Please reproduce the entries below exactly, starting at the first line and ending with the line that holds "(brown) demonstrates moderate".

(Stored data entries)
┏━━

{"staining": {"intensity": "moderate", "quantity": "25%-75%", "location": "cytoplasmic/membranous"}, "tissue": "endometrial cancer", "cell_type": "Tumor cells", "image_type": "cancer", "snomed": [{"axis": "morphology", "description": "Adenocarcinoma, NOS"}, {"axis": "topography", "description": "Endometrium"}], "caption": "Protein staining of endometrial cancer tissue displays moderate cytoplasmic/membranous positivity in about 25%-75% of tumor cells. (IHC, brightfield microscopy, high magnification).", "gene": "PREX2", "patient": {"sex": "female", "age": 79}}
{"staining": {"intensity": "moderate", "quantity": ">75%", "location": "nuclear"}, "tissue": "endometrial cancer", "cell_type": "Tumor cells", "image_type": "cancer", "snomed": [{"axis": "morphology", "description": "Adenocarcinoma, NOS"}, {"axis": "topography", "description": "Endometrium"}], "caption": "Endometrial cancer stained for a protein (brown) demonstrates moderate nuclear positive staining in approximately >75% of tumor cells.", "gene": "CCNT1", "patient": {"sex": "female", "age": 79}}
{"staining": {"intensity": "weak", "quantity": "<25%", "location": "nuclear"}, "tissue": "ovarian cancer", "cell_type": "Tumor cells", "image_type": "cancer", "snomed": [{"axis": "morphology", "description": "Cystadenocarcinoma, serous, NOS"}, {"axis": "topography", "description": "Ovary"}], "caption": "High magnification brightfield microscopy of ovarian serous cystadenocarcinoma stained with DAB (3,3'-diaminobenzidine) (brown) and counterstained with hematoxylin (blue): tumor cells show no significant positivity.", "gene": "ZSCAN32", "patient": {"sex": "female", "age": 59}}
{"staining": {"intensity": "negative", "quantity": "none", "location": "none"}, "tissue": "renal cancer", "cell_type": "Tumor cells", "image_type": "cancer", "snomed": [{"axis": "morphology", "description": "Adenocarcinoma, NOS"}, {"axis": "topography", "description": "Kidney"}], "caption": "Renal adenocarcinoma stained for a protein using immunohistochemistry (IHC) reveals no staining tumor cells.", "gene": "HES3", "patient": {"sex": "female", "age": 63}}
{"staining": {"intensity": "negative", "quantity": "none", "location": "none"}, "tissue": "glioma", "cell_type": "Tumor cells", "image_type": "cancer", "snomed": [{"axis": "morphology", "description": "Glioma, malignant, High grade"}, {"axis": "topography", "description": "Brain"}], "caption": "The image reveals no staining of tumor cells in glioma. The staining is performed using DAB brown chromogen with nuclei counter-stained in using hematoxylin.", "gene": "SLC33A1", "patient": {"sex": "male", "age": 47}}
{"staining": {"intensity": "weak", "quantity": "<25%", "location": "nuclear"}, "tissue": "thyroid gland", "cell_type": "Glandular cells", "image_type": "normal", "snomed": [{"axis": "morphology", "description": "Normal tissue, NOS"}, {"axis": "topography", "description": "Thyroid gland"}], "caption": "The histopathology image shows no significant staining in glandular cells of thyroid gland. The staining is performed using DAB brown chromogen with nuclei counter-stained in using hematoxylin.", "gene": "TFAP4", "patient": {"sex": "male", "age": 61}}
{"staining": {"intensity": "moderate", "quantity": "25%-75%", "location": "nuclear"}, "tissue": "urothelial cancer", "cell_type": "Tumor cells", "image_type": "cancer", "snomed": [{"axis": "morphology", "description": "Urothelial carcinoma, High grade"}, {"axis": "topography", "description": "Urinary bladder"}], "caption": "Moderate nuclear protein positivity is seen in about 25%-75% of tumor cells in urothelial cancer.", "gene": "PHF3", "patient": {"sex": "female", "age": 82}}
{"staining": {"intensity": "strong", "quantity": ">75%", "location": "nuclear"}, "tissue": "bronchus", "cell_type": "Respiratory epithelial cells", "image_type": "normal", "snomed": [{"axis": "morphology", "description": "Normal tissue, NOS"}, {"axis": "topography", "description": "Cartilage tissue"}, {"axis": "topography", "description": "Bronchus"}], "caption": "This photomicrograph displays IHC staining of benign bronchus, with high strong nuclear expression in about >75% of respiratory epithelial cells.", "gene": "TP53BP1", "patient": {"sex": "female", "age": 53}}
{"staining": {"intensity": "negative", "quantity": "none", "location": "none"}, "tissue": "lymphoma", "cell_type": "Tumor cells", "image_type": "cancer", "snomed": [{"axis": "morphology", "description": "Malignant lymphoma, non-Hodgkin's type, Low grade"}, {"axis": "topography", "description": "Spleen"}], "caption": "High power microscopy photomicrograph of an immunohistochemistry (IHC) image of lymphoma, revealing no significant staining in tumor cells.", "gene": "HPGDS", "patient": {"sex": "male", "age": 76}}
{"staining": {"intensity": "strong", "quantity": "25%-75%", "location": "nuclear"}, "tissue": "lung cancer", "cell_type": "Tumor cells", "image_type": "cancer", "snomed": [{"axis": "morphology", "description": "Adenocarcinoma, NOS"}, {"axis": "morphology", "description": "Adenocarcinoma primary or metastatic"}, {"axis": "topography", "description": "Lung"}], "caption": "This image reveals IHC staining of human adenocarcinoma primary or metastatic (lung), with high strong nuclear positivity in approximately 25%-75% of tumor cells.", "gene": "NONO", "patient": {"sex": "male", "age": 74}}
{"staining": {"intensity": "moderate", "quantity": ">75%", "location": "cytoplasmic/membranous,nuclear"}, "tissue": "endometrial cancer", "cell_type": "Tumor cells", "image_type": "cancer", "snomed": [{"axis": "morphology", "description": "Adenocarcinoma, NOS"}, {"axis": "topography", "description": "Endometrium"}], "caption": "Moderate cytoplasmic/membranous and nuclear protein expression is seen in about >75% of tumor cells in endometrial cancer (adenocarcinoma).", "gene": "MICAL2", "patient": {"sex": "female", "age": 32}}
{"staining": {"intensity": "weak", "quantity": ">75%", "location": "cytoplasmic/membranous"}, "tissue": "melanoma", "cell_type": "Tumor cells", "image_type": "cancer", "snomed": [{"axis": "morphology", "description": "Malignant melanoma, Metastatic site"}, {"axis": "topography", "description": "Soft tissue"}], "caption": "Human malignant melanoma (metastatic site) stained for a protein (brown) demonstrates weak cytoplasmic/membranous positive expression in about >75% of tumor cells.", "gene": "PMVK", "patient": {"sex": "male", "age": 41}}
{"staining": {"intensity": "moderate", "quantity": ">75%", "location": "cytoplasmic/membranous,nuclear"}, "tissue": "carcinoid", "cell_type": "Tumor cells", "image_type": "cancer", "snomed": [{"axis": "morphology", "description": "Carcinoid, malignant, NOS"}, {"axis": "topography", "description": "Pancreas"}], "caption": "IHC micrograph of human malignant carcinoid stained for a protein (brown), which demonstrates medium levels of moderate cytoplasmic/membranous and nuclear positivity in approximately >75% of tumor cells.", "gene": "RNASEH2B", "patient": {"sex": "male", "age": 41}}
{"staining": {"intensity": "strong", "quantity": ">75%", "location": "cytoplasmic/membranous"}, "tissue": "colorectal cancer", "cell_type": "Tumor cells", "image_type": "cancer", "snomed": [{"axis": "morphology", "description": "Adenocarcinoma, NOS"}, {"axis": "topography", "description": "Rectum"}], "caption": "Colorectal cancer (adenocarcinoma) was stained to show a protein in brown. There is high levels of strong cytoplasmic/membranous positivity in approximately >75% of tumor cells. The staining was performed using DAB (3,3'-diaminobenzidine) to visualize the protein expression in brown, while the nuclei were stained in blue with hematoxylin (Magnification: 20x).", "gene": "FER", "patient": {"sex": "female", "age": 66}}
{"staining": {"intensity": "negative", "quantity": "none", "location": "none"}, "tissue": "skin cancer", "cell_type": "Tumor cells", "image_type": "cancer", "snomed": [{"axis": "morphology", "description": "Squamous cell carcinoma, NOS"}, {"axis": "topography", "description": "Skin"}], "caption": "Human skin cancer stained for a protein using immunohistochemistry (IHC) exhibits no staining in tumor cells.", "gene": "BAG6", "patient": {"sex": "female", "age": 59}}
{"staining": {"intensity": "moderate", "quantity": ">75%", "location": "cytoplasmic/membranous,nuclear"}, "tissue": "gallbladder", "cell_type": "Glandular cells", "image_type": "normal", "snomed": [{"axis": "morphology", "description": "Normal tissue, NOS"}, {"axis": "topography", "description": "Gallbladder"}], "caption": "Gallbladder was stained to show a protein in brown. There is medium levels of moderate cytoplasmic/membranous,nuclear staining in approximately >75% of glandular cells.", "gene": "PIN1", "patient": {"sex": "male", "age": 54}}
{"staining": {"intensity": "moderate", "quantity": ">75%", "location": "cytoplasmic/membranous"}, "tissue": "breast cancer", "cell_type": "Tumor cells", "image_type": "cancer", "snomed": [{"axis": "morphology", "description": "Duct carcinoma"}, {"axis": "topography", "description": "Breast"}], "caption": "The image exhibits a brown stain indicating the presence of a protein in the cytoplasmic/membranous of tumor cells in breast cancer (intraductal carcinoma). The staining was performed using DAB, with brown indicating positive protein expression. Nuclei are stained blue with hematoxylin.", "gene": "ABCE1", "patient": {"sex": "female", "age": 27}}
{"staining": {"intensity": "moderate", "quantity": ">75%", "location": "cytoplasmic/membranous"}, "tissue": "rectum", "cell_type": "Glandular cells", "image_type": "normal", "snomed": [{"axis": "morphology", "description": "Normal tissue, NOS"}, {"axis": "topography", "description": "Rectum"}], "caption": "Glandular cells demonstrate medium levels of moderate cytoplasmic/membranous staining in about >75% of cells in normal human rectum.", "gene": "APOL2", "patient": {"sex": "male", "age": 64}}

┗━━

(Exercise solution)
{"staining": {"intensity": "moderate", "quantity": "25%-75%", "location": "cytoplasmic/membranous"}, "tissue": "endometrial cancer", "cell_type": "Tumor cells", "image_type": "cancer", "snomed": [{"axis": "morphology", "description": "Adenocarcinoma, NOS"}, {"axis": "topography", "description": "Endometrium"}], "caption": "Protein staining of endometrial cancer tissue displays moderate cytoplasmic/membranous positivity in about 25%-75% of tumor cells. (IHC, brightfield microscopy, high magnification).", "gene": "PREX2", "patient": {"sex": "female", "age": 79}}
{"staining": {"intensity": "moderate", "quantity": ">75%", "location": "nuclear"}, "tissue": "endometrial cancer", "cell_type": "Tumor cells", "image_type": "cancer", "snomed": [{"axis": "morphology", "description": "Adenocarcinoma, NOS"}, {"axis": "topography", "description": "Endometrium"}], "caption": "Endometrial cancer stained for a protein (brown) demonstrates moderate nuclear positive staining in approximately >75% of tumor cells.", "gene": "CCNT1", "patient": {"sex": "female", "age": 79}}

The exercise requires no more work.